_EXERCISE PROMPT:_ From the first line to the last, transcribe the data exactly and skip the pictures.

_PROVIDED DATA:_

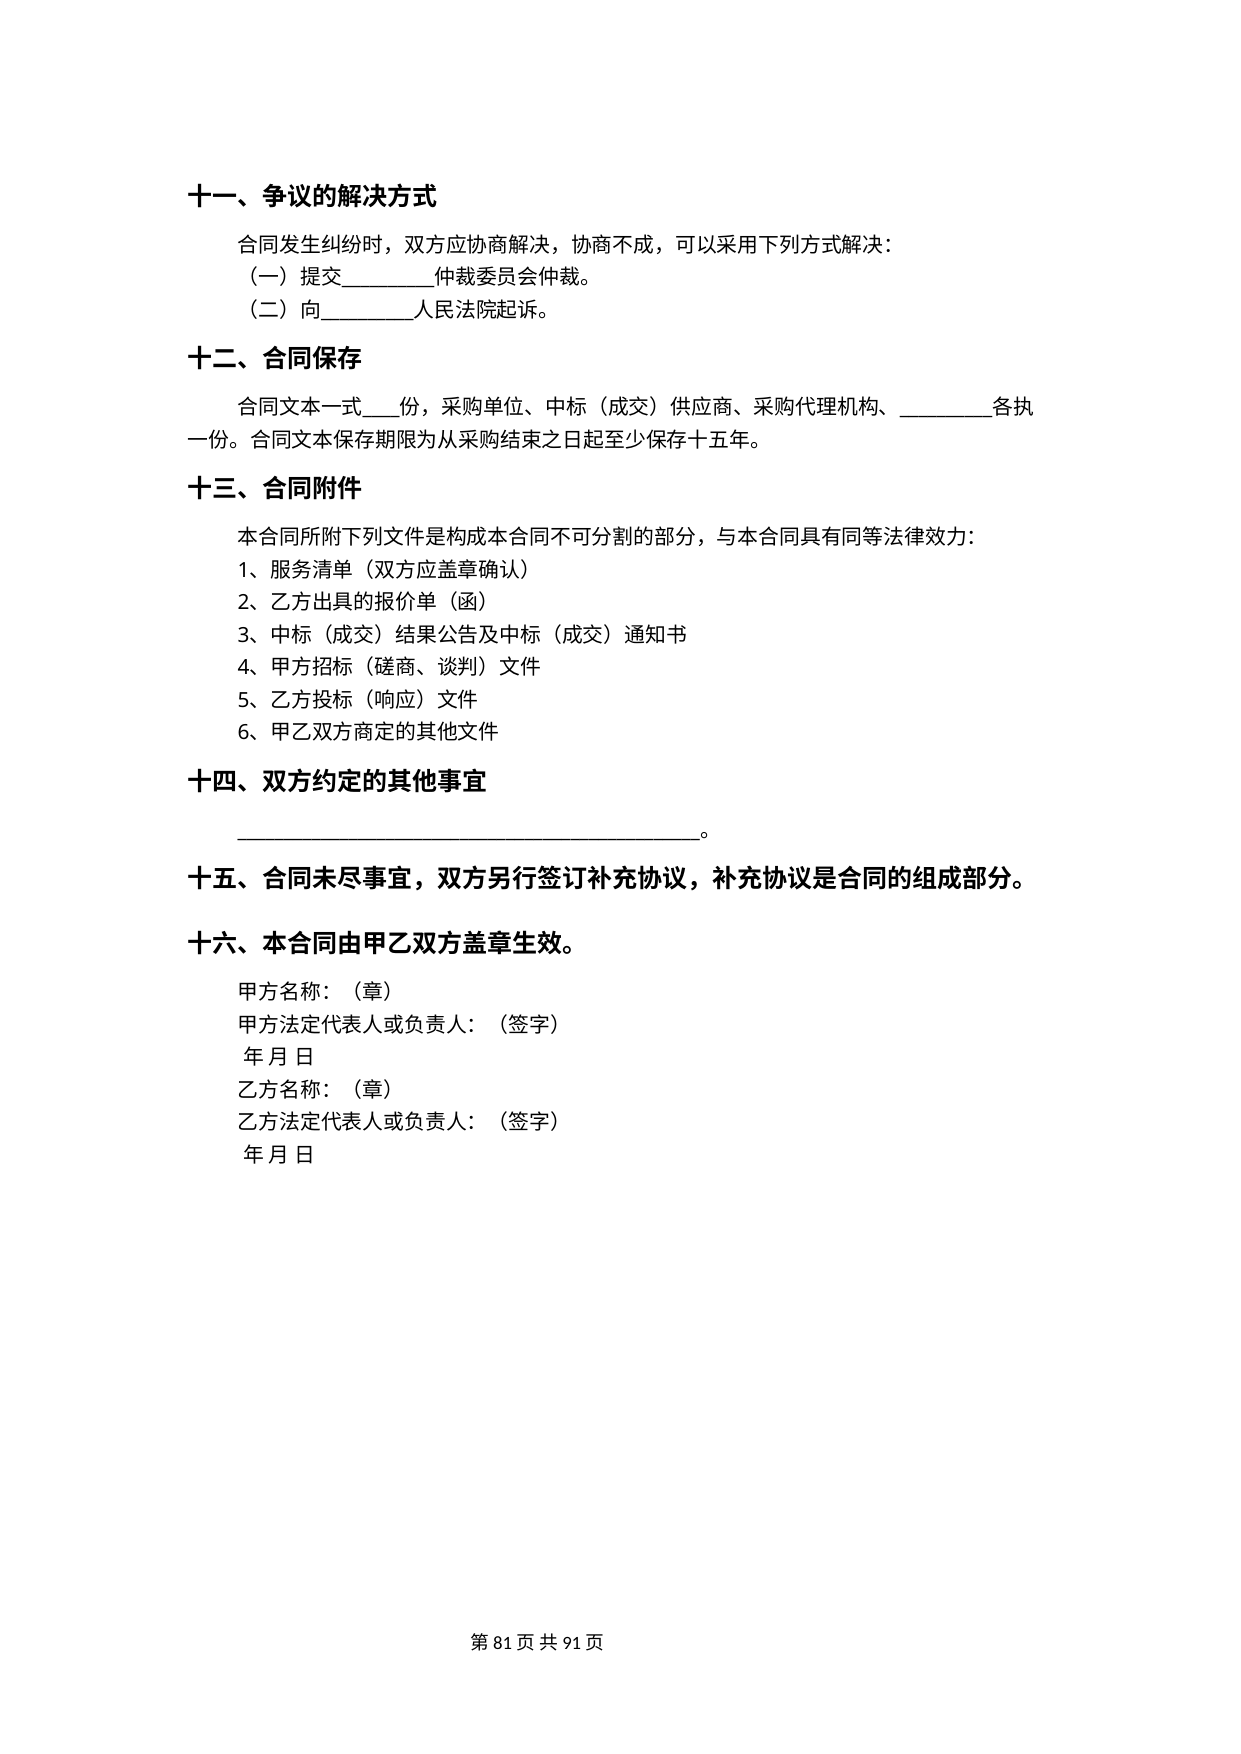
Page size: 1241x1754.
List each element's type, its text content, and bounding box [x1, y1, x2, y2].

text 乙方法定代表人或负责人：（签字） [187, 1104, 1053, 1137]
text 1、服务清单（双方应盖章确认） [187, 552, 1053, 584]
text __________________________________________________。 [187, 812, 1053, 844]
text 年 月 日 [187, 1039, 1053, 1072]
text 5、乙方投标（响应）文件 [187, 682, 1053, 714]
text 十四、双方约定的其他事宜 [187, 747, 1053, 812]
text 甲方法定代表人或负责人：（签字） [187, 1007, 1053, 1039]
text 3、中标（成交）结果公告及中标（成交）通知书 [187, 617, 1053, 649]
text 十一、争议的解决方式 [187, 162, 1053, 227]
text 甲方名称：（章） [187, 974, 1053, 1007]
text （二）向__________人民法院起诉。 [187, 292, 1053, 324]
text 4、甲方招标（磋商、谈判）文件 [187, 649, 1053, 682]
text 乙方名称：（章） [187, 1072, 1053, 1104]
text 2、乙方出具的报价单（函） [187, 584, 1053, 617]
text 十三、合同附件 [187, 454, 1053, 519]
text 十五、合同未尽事宜，双方另行签订补充协议，补充协议是合同的组成部分。 [187, 844, 1053, 909]
text 年 月 日 [187, 1137, 1053, 1169]
text 本合同所附下列文件是构成本合同不可分割的部分，与本合同具有同等法律效力： [187, 519, 1053, 552]
text 合同文本一式____份，采购单位、中标（成交）供应商、采购代理机构、__________各执一份。合同文本保存期限为从采购结束之日起至少保存十五年。 [187, 389, 1053, 454]
text （一）提交__________仲裁委员会仲裁。 [187, 259, 1053, 292]
text 十六、本合同由甲乙双方盖章生效。 [187, 909, 1053, 974]
text 合同发生纠纷时，双方应协商解决，协商不成，可以采用下列方式解决： [187, 227, 1053, 259]
text 十二、合同保存 [187, 324, 1053, 389]
text 6、甲乙双方商定的其他文件 [187, 714, 1053, 747]
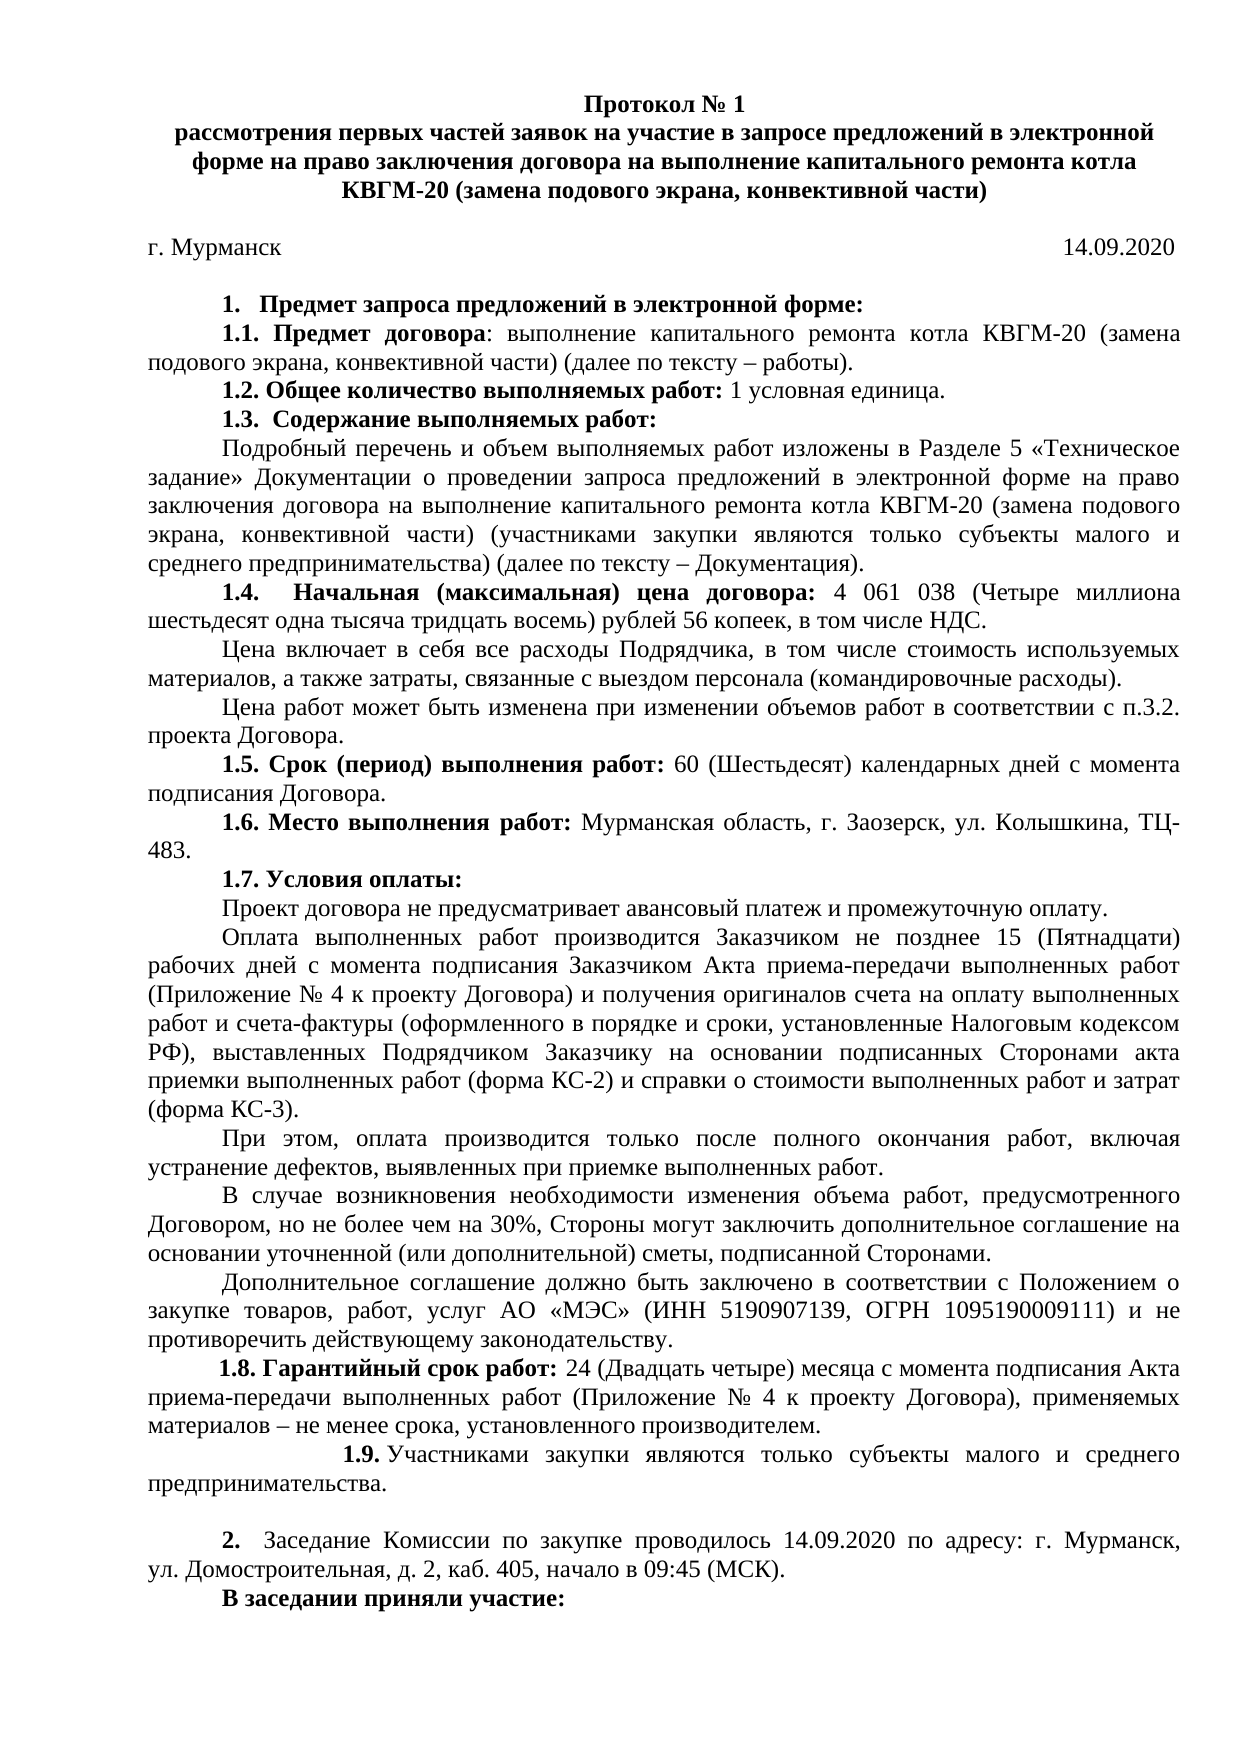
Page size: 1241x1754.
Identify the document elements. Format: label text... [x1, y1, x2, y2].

text 1.9. Участниками закупки являются только субъекты малого и среднего предпринимательства. [148, 1439, 1181, 1497]
text При этом, оплата производится только после полного окончания работ, включая устранение дефектов, выявленных при приемке выполненных работ. [148, 1123, 1181, 1180]
text Подробный перечень и объем выполняемых работ изложены в Разделе 5 «Техническое задание» Документации о проведении запроса предложений в электронной форме на право заключения договора на выполнение капитального ремонта котла КВГМ-20 (замена подового экрана, конвективной части) (участниками закупки являются только субъекты малого и среднего предпринимательства) (далее по тексту – Документация). [148, 433, 1181, 577]
list Цена включает в себя все расходы Подрядчика, в том числе стоимость используемых материалов, а также затраты, связанные с выездом персонала (командировочные расходы). [148, 634, 1181, 692]
text Дополнительное соглашение должно быть заключено в соответствии с Положением о закупке товаров, работ, услуг АО «МЭС» (ИНН 5190907139, ОГРН 1095190009111) и не противоречить действующему законодательству. [148, 1267, 1181, 1353]
subtitle Заседание Комиссии по закупке проводилось 14.09.2020 по адресу: г. Мурманск, ул. Домостроительная, д. 2, каб. 405, начало в 09:45 (МСК). [148, 1525, 1181, 1583]
list Цена работ может быть изменена при изменении объемов работ в соответствии с п.3.2. проекта Договора. [148, 692, 1181, 749]
text В заседании приняли участие: [148, 1583, 1181, 1612]
text г. Мурманск 14.09.2020 [148, 232, 1181, 261]
text Проект договора не предусматривает авансовый платеж и промежуточную оплату. [148, 893, 1181, 922]
text В случае возникновения необходимости изменения объема работ, предусмотренного Договором, но не более чем на 30%, Стороны могут заключить дополнительное соглашение на основании уточненной (или дополнительной) сметы, подписанной Сторонами. [148, 1180, 1181, 1267]
text 1.5. Срок (период) выполнения работ: 60 (Шестьдесят) календарных дней с момента подписания Договора. [148, 749, 1181, 807]
text 1.7. Условия оплаты: [148, 864, 1181, 893]
text Протокол № 1 [148, 89, 1181, 117]
text 1.2. Общее количество выполняемых работ: 1 условная единица. [148, 375, 1181, 404]
list 1.4. Начальная (максимальная) цена договора: 4 061 038 (Четыре миллиона шестьдесят одна тысяча тридцать восемь) рублей 56 копеек, в том числе НДС. [148, 577, 1181, 634]
text рассмотрения первых частей заявок на участие в запросе предложений в электронной форме на право заключения договора на выполнение капитального ремонта котла КВГМ-20 (замена подового экрана, конвективной части) [148, 117, 1181, 204]
subtitle Предмет запроса предложений в электронной форме: [222, 289, 1181, 318]
text 1.6. Место выполнения работ: Мурманская область, г. Заозерск, ул. Колышкина, ТЦ-483. [148, 807, 1181, 864]
text 1.8. Гарантийный срок работ: 24 (Двадцать четыре) месяца с момента подписания Акта приема-передачи выполненных работ (Приложение № 4 к проекту Договора), применяемых материалов – не менее срока, установленного производителем. [148, 1353, 1181, 1439]
text Оплата выполненных работ производится Заказчиком не позднее 15 (Пятнадцати) рабочих дней с момента подписания Заказчиком Акта приема-передачи выполненных работ (Приложение № 4 к проекту Договора) и получения оригиналов счета на оплату выполненных работ и счета-фактуры (оформленного в порядке и сроки, установленные Налоговым кодексом РФ), выставленных Подрядчиком Заказчику на основании подписанных Сторонами акта приемки выполненных работ (форма КС-2) и справки о стоимости выполненных работ и затрат (форма КС-3). [148, 922, 1181, 1123]
text 1.1. Предмет договора: выполнение капитального ремонта котла КВГМ-20 (замена подового экрана, конвективной части) (далее по тексту – работы). [148, 318, 1181, 375]
list Содержание выполняемых работ: [222, 404, 1181, 433]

_OUTPUT BELOW:_
Page size: 1241x1754.
List each element's type, its text content, and bounding box [x1, y1, x2, y2].

text 乙方法定代表人或负责人：（签字） [187, 1104, 1053, 1137]
text 1、服务清单（双方应盖章确认） [187, 552, 1053, 584]
text __________________________________________________。 [187, 812, 1053, 844]
text 年 月 日 [187, 1039, 1053, 1072]
text 5、乙方投标（响应）文件 [187, 682, 1053, 714]
text 十四、双方约定的其他事宜 [187, 747, 1053, 812]
text 甲方法定代表人或负责人：（签字） [187, 1007, 1053, 1039]
text 3、中标（成交）结果公告及中标（成交）通知书 [187, 617, 1053, 649]
text 十一、争议的解决方式 [187, 162, 1053, 227]
text 甲方名称：（章） [187, 974, 1053, 1007]
text （二）向__________人民法院起诉。 [187, 292, 1053, 324]
text 4、甲方招标（磋商、谈判）文件 [187, 649, 1053, 682]
text 乙方名称：（章） [187, 1072, 1053, 1104]
text 2、乙方出具的报价单（函） [187, 584, 1053, 617]
text 十三、合同附件 [187, 454, 1053, 519]
text 十五、合同未尽事宜，双方另行签订补充协议，补充协议是合同的组成部分。 [187, 844, 1053, 909]
text 年 月 日 [187, 1137, 1053, 1169]
text 本合同所附下列文件是构成本合同不可分割的部分，与本合同具有同等法律效力： [187, 519, 1053, 552]
text 合同文本一式____份，采购单位、中标（成交）供应商、采购代理机构、__________各执一份。合同文本保存期限为从采购结束之日起至少保存十五年。 [187, 389, 1053, 454]
text （一）提交__________仲裁委员会仲裁。 [187, 259, 1053, 292]
text 十六、本合同由甲乙双方盖章生效。 [187, 909, 1053, 974]
text 合同发生纠纷时，双方应协商解决，协商不成，可以采用下列方式解决： [187, 227, 1053, 259]
text 十二、合同保存 [187, 324, 1053, 389]
text 6、甲乙双方商定的其他文件 [187, 714, 1053, 747]
Page size: 1241x1754.
Identify the document elements. Format: label text... [x1, y1, x2, y2].

text 1.9. Участниками закупки являются только субъекты малого и среднего предпринимательства. [148, 1439, 1181, 1497]
text При этом, оплата производится только после полного окончания работ, включая устранение дефектов, выявленных при приемке выполненных работ. [148, 1123, 1181, 1180]
text Подробный перечень и объем выполняемых работ изложены в Разделе 5 «Техническое задание» Документации о проведении запроса предложений в электронной форме на право заключения договора на выполнение капитального ремонта котла КВГМ-20 (замена подового экрана, конвективной части) (участниками закупки являются только субъекты малого и среднего предпринимательства) (далее по тексту – Документация). [148, 433, 1181, 577]
list Цена включает в себя все расходы Подрядчика, в том числе стоимость используемых материалов, а также затраты, связанные с выездом персонала (командировочные расходы). [148, 634, 1181, 692]
text Дополнительное соглашение должно быть заключено в соответствии с Положением о закупке товаров, работ, услуг АО «МЭС» (ИНН 5190907139, ОГРН 1095190009111) и не противоречить действующему законодательству. [148, 1267, 1181, 1353]
subtitle Заседание Комиссии по закупке проводилось 14.09.2020 по адресу: г. Мурманск, ул. Домостроительная, д. 2, каб. 405, начало в 09:45 (МСК). [148, 1525, 1181, 1583]
list Цена работ может быть изменена при изменении объемов работ в соответствии с п.3.2. проекта Договора. [148, 692, 1181, 749]
text В заседании приняли участие: [148, 1583, 1181, 1612]
text г. Мурманск 14.09.2020 [148, 232, 1181, 261]
text Проект договора не предусматривает авансовый платеж и промежуточную оплату. [148, 893, 1181, 922]
text В случае возникновения необходимости изменения объема работ, предусмотренного Договором, но не более чем на 30%, Стороны могут заключить дополнительное соглашение на основании уточненной (или дополнительной) сметы, подписанной Сторонами. [148, 1180, 1181, 1267]
text 1.5. Срок (период) выполнения работ: 60 (Шестьдесят) календарных дней с момента подписания Договора. [148, 749, 1181, 807]
text 1.7. Условия оплаты: [148, 864, 1181, 893]
text Протокол № 1 [148, 89, 1181, 117]
text 1.2. Общее количество выполняемых работ: 1 условная единица. [148, 375, 1181, 404]
list 1.4. Начальная (максимальная) цена договора: 4 061 038 (Четыре миллиона шестьдесят одна тысяча тридцать восемь) рублей 56 копеек, в том числе НДС. [148, 577, 1181, 634]
text рассмотрения первых частей заявок на участие в запросе предложений в электронной форме на право заключения договора на выполнение капитального ремонта котла КВГМ-20 (замена подового экрана, конвективной части) [148, 117, 1181, 204]
subtitle Предмет запроса предложений в электронной форме: [222, 289, 1181, 318]
text 1.6. Место выполнения работ: Мурманская область, г. Заозерск, ул. Колышкина, ТЦ-483. [148, 807, 1181, 864]
text 1.8. Гарантийный срок работ: 24 (Двадцать четыре) месяца с момента подписания Акта приема-передачи выполненных работ (Приложение № 4 к проекту Договора), применяемых материалов – не менее срока, установленного производителем. [148, 1353, 1181, 1439]
text Оплата выполненных работ производится Заказчиком не позднее 15 (Пятнадцати) рабочих дней с момента подписания Заказчиком Акта приема-передачи выполненных работ (Приложение № 4 к проекту Договора) и получения оригиналов счета на оплату выполненных работ и счета-фактуры (оформленного в порядке и сроки, установленные Налоговым кодексом РФ), выставленных Подрядчиком Заказчику на основании подписанных Сторонами акта приемки выполненных работ (форма КС-2) и справки о стоимости выполненных работ и затрат (форма КС-3). [148, 922, 1181, 1123]
text 1.1. Предмет договора: выполнение капитального ремонта котла КВГМ-20 (замена подового экрана, конвективной части) (далее по тексту – работы). [148, 318, 1181, 375]
list Содержание выполняемых работ: [222, 404, 1181, 433]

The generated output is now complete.